Posted: 10:15 PM, Feb 17, 2015
Updated: 2015-02-17 22:15:26-05

QUEENS (PIX11) -- From the very first scrape, Julio Velasquez says he knows the time and effort it takes to clear a path toward his own snow covered minivan is more of a community effort.

“How you gonna save your space? Other people need it,” said Velasquez.

In short, even if you spend five hours digging out that treasured street space in front of your home, New Yorkers should not expect that space to be available to them when they get home that evening.

The same can’t be said if you live in Boston, or any one of a number of cities where the so called “Dibs” rule is in full effect.

Take a look at this Boston Craigslist poster’s photo, showing a car that was left in a space he spent hours digging out.

In retaliation, the poster dumped all of the snow he removed, back on the intruder’s car.

PIX11's unofficial Boston correspondent, who just also happens to be this reporter’s younger sister, tells us via Skype that “Dibs Parking” is no joke in Bean Town.

“Dibs is serious business. If you spend four hours digging out your spot, and you put a chair, that is your spot for at least forty eight hours. Well, I’ve heard stories about windows smashed, chairs getting broken off on the hoods of cars,” said Dow-Carroll.
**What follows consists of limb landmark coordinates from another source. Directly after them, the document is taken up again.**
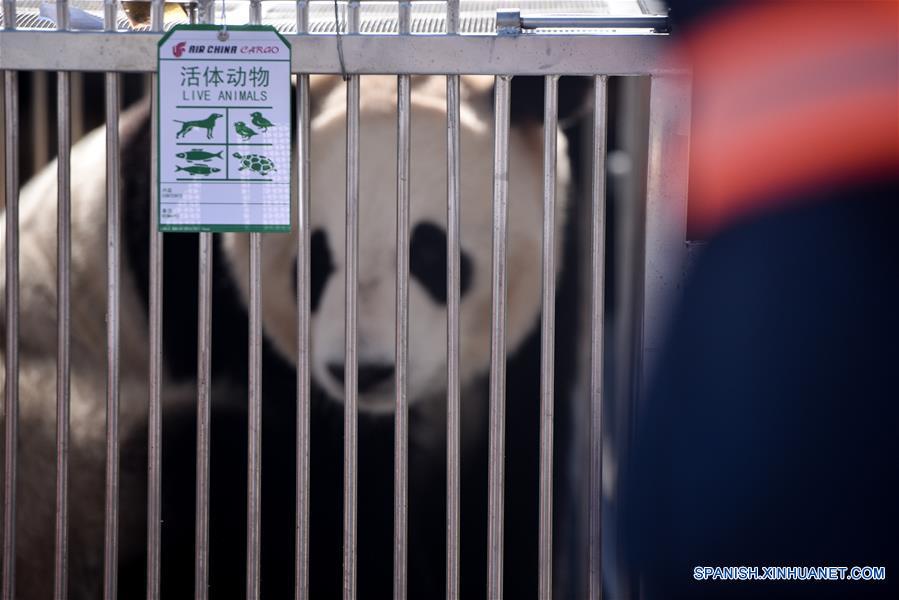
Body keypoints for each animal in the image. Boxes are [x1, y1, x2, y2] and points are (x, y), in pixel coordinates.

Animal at [3, 72, 588, 596]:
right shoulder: (211, 302)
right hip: (70, 447)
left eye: (430, 253)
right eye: (314, 261)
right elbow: (321, 487)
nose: (365, 371)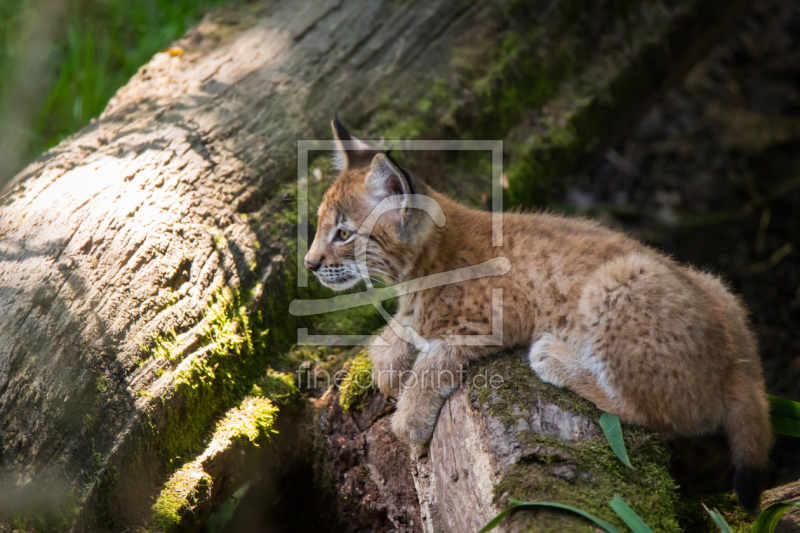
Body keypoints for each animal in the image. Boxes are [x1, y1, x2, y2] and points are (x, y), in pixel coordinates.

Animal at [304, 117, 772, 512]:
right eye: (320, 226)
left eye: (343, 234)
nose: (309, 264)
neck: (424, 263)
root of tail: (739, 365)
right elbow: (398, 336)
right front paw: (390, 362)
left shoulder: (497, 316)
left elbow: (436, 354)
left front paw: (410, 418)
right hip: (716, 285)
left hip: (616, 280)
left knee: (655, 415)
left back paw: (556, 359)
In Chicago, city workers preparing for a “Dibs” round up, to collect all of the personal markers; cones, furniture, and the like, off the street

Back here in New York City, the law is clear. Section 4-08 of the city’s parking rule; “Unofficial Reserving of Parking Space," states “It shall be unlawful for any person to reserve or attempt to reserve a parking space, or prevent any vehicle from parking on a public street through his/her presence in the roadway, the use of hand-signals, or by placing any box, can, crate, handcart, dolly or any other device…”

“You can’t do that. You can’t claim a spot in the street. You don’t own the street,” said Gavriil.

Queens resident, and former Bostonian Maria Gavriil remembers those days well.

“People I remember would try to do that, not just when it snowed, but when they were looking for a spot. Yeah, you can’t get away with that in New York. New Yorkers wouldn’t put up with that,” said Gavriil.